## Request 1
In the Cox's Bazar fire report, begin at the words "Nearly one million" and stop after "Cox’s Bazar district.". Reproduce that span with "squalid conditions" replaced by "crowded conditions".
## Request 2
According to the Cox's Bazar fire report, how many shelters have been destroyed so far?
## Request 3
Write the next part of the Cox's Bazar fire report, starting after its final sentence.
BEGIN Extract
GENEVA – Fifteen people have so far been confirmed dead and 400 are still missing in the huge blaze at the Rohingya refugee camp in Cox’s Bazar, Bangladesh, the United Nations said today.
“What we have seen in this fire is something we have never seen before in these camps. It is massive. It is devastating,” Johannes van der Klaauw, the UN Refugee Agency’s representative in Bangladesh, told reporters here via video-link from Dhaka.
“We have, so far, confirmed 15 people dead, 560 injured, 400 missing and at least 10,000 shelters have been destroyed. That means at least 45,000 people are being displaced and for whom we now seek provisional shelter.”
Nearly one million of the persecuted Muslim minority – many of whom escaped a 2017 crackdown that United Nations investigators concluded was executed with “genocidal intent” – live in squalid conditions at the camps in southeastern Cox’s Bazar district.
The fire broke out yesterday and left at least 50,000 people homeless as it ripped through their flimsy bamboo-and-tarpaulin shelters, according to police and aid groups.
END Extract
BEGIN Provided information
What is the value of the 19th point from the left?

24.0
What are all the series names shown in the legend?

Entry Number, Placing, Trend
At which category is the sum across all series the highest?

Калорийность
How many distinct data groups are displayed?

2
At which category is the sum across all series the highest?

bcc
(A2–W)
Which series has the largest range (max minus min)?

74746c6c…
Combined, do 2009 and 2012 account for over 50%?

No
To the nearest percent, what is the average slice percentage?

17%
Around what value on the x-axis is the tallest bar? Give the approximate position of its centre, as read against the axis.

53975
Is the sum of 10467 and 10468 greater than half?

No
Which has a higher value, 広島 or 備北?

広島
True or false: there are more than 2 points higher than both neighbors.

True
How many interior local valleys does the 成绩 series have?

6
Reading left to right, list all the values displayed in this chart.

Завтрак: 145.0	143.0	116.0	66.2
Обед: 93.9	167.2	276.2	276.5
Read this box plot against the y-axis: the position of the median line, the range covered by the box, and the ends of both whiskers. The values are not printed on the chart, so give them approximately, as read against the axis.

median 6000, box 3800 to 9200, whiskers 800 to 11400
END Provided information
## Task output 1
Nearly one million of the persecuted Muslim minority – many of whom escaped a 2017 crackdown that United Nations investigators concluded was executed with “genocidal intent” – live in crowded conditions at the camps in southeastern Cox’s Bazar district.

## Task output 2
At least 10,000 shelters.

## Task output 3
Terrified families fled with whatever they could carry.
It was the latest blaze in recent weeks, and the biggest since 2017. Bangladesh has ordered a probe.
“People ran for their lives as it spread fast. Many were injured and I saw at least four bodies,” said Aminul Haq, a refugee.
Officials said the blaze appeared to have started in one of the 34 camps, which span about 3,200ha of land, before spreading rapidly to three other sites despite desperate efforts to put out the flames.
Thick columns of smoke could be seen billowing from blazing shanties in videos shared on social media, as hundreds of firefighters and aid workers pulled refugees to safety.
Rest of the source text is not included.